## SOURCE MATERIAL
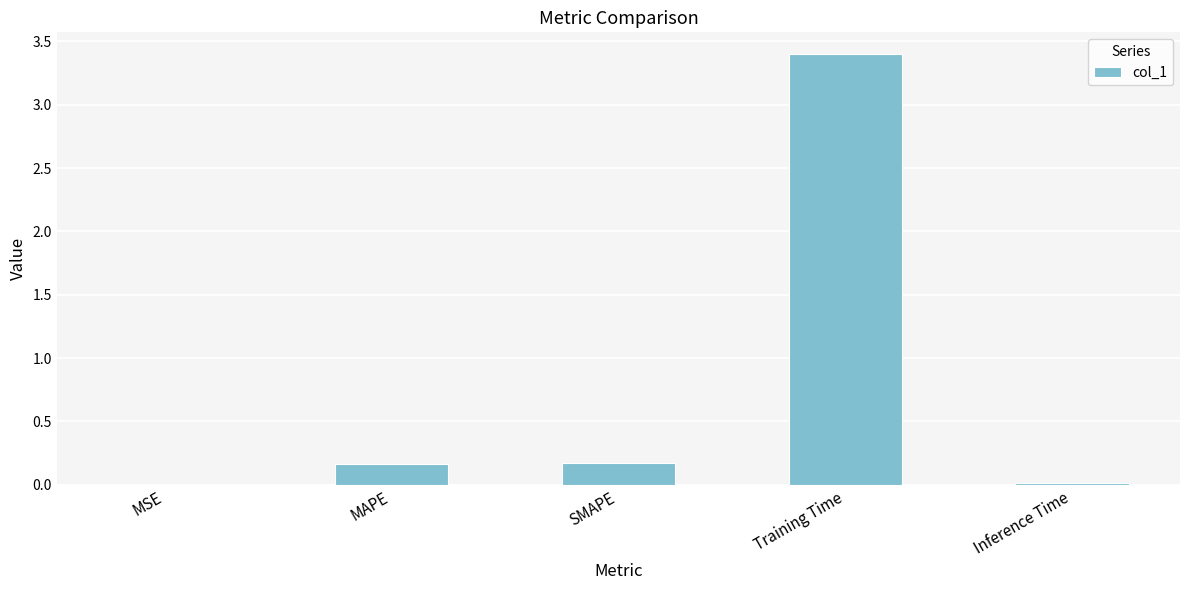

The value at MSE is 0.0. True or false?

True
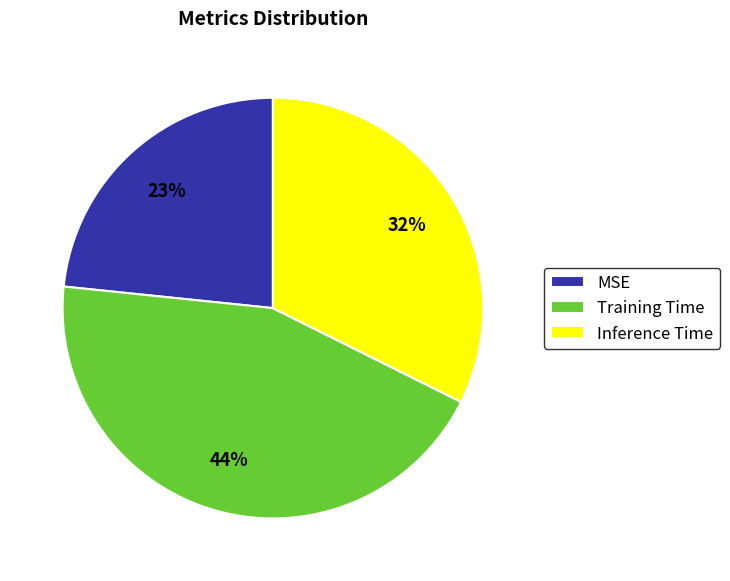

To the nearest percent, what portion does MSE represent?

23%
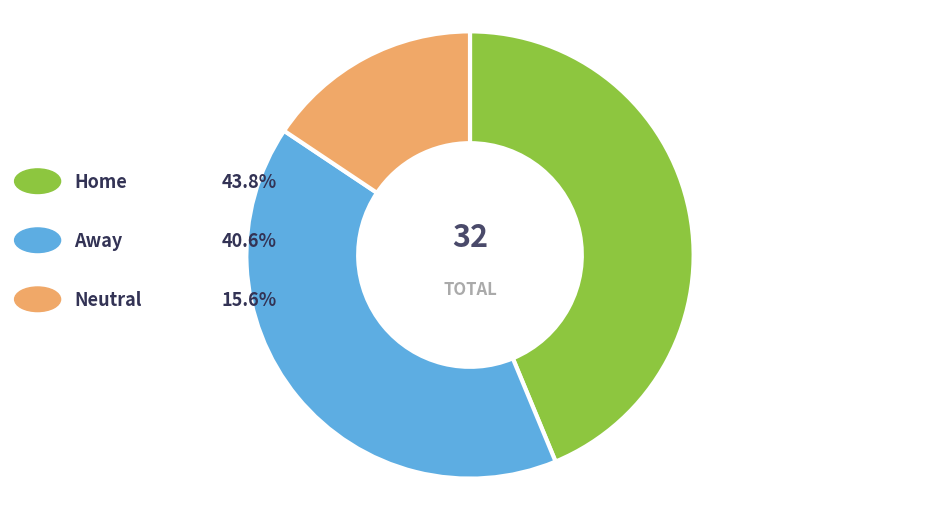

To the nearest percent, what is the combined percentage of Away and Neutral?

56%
---
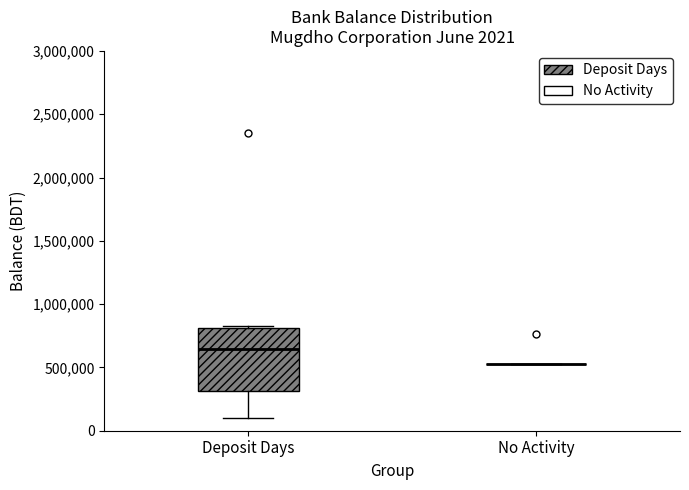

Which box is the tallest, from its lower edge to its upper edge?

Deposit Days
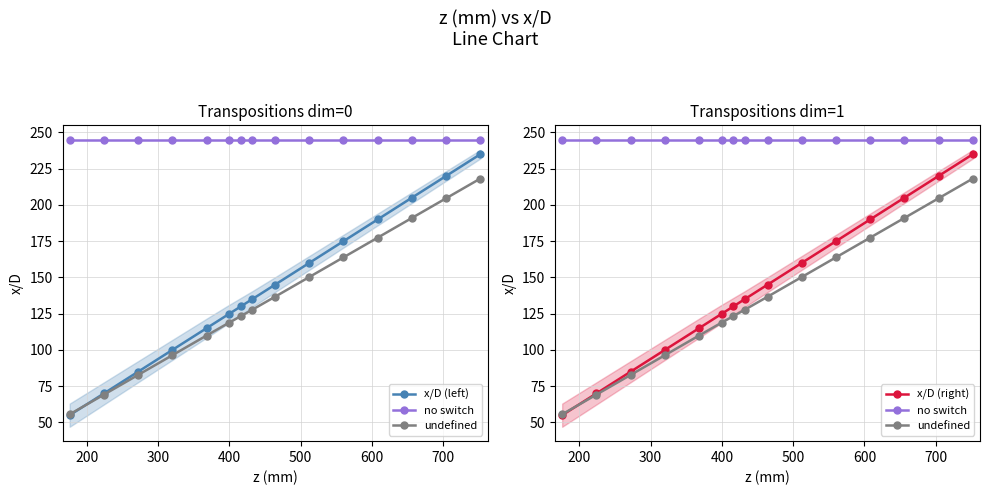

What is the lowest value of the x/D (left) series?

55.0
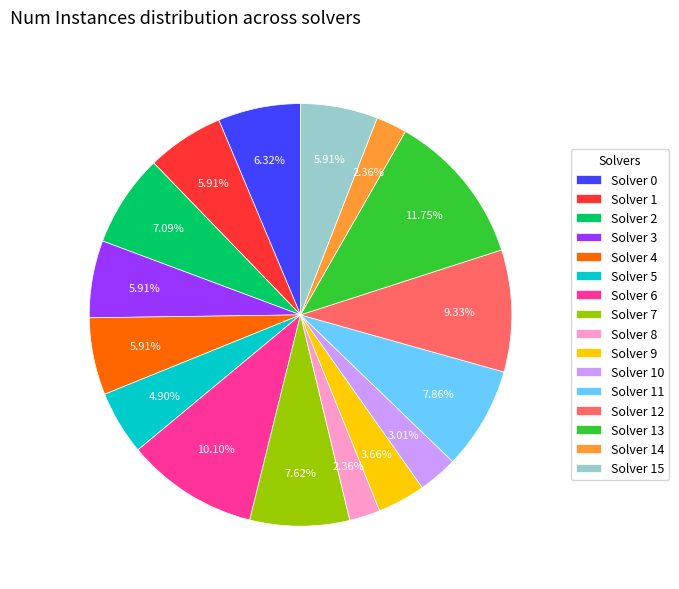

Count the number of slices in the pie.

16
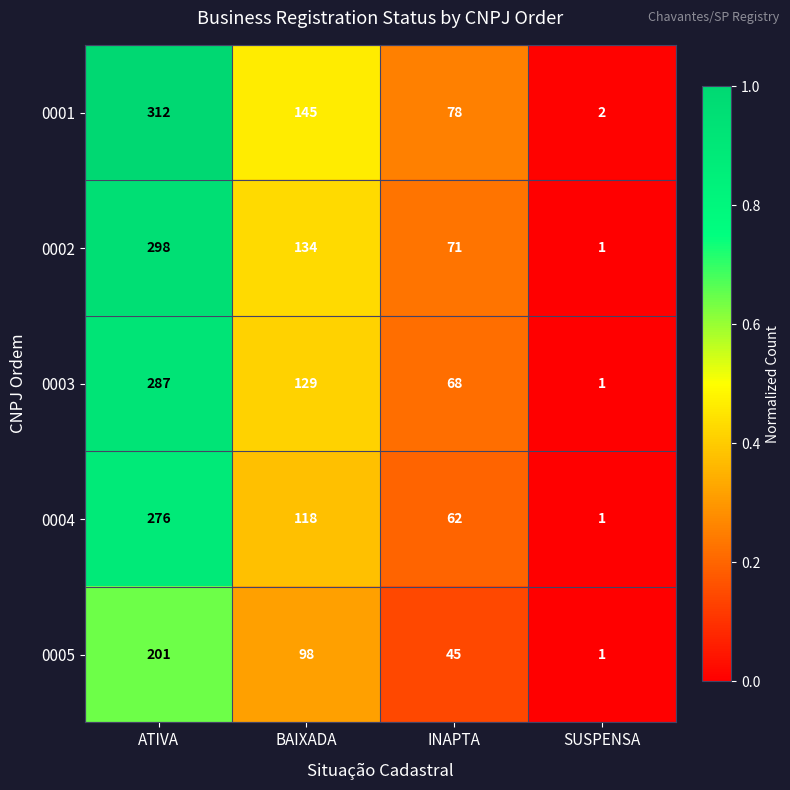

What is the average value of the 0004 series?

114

## PROBLEM TO WORK ON
In the listing, relabel "MSE" as "RMSE" in the lines from the one with "The value at MSE is 0.0. True or false?" to the one with "To the nearest percent, what is", and write out only those lines with everything else unchanged and the pictures left out.

## EXPECTED ANSWER
The value at RMSE is 0.0. True or false?

True

To the nearest percent, what portion does RMSE represent?

23%

To the nearest percent, what is the combined percentage of Away and Neutral?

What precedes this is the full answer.